EXERCISE DATA:
[Start of Attachment]

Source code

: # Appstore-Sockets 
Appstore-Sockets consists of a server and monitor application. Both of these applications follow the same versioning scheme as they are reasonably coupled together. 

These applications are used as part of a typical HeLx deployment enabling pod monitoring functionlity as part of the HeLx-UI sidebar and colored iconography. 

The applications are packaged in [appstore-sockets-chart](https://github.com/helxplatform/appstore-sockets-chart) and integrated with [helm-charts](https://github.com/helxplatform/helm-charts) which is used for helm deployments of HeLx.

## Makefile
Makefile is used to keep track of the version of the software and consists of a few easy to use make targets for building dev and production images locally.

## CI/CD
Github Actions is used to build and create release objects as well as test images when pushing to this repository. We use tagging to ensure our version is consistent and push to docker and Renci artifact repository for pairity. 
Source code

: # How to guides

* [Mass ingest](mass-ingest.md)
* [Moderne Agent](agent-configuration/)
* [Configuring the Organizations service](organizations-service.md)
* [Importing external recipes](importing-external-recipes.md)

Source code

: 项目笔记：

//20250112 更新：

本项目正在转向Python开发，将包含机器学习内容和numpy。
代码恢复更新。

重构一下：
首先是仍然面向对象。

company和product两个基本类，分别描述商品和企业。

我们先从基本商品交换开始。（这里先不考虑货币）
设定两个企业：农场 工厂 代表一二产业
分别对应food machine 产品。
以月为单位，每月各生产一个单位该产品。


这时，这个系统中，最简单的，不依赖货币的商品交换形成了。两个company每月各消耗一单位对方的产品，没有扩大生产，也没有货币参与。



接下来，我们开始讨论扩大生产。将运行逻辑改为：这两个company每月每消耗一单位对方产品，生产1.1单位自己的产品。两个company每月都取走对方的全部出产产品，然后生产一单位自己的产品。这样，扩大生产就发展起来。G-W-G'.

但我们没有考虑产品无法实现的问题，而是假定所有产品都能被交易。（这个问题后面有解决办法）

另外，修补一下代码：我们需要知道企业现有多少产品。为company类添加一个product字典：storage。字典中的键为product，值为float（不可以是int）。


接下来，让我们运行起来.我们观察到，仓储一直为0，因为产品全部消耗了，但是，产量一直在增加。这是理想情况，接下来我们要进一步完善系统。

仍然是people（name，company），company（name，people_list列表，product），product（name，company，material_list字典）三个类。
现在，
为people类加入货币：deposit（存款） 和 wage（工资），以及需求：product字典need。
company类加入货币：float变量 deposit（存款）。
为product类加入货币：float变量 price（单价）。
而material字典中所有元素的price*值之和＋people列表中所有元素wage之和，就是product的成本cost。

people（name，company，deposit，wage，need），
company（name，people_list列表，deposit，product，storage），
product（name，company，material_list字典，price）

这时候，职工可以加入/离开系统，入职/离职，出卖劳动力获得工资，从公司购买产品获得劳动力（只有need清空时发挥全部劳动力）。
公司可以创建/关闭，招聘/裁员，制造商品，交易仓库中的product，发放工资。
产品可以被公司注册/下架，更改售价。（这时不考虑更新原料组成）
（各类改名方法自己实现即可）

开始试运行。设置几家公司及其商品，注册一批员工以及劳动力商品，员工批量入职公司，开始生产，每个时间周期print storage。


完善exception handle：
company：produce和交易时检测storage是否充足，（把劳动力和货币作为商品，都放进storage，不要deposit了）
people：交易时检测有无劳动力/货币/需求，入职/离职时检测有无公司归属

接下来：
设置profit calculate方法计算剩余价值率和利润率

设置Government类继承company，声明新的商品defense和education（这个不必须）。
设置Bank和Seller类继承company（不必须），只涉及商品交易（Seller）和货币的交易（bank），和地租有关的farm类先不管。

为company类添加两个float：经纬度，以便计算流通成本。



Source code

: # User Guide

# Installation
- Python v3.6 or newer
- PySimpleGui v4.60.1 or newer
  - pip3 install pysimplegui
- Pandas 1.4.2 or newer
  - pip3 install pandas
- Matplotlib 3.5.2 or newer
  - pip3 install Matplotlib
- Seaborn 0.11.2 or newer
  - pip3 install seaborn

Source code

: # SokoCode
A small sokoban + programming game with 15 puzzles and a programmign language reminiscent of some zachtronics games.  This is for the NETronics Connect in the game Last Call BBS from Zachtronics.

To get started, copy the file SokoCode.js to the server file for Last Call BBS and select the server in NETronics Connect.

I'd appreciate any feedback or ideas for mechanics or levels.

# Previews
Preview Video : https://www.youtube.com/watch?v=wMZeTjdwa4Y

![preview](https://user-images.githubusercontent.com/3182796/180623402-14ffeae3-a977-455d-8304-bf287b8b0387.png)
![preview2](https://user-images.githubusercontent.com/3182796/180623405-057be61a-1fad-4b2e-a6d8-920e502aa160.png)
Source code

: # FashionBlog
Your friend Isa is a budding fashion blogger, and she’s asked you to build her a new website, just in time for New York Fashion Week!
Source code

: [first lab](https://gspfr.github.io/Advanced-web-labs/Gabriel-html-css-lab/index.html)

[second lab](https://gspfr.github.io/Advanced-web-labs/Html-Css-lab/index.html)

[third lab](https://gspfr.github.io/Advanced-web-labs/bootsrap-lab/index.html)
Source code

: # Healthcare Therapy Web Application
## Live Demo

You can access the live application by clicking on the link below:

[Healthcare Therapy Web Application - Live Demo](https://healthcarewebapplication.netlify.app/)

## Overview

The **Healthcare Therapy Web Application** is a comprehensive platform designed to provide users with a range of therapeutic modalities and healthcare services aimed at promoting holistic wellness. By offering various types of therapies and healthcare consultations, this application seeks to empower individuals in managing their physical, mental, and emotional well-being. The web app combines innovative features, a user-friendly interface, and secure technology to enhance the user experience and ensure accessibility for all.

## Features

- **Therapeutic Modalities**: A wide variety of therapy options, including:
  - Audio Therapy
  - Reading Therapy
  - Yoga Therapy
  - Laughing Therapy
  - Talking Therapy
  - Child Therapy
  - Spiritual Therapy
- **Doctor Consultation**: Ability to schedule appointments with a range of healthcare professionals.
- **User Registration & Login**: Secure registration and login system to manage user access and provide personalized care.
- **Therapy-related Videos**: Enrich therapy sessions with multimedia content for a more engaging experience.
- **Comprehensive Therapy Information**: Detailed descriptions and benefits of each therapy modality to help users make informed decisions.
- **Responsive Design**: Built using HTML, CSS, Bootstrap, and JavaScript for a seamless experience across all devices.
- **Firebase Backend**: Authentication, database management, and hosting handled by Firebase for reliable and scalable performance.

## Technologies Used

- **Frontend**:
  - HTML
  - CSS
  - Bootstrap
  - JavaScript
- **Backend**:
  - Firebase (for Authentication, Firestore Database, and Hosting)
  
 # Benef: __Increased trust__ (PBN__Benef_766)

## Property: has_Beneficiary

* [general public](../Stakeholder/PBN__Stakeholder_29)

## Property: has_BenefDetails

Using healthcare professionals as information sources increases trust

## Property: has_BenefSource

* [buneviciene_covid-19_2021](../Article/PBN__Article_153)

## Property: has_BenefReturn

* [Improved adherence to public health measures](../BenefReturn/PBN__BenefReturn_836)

[End of Attachment]

Copy every line of the listing that contains the word "name".

SOLUTION TO THIS EXERCISE:
仍然是people（name，company），company（name，people_list列表，product），product（name，company，material_list字典）三个类。
people（name，company，deposit，wage，need），
company（name，people_list列表，deposit，product，storage），
product（name，company，material_list字典，price）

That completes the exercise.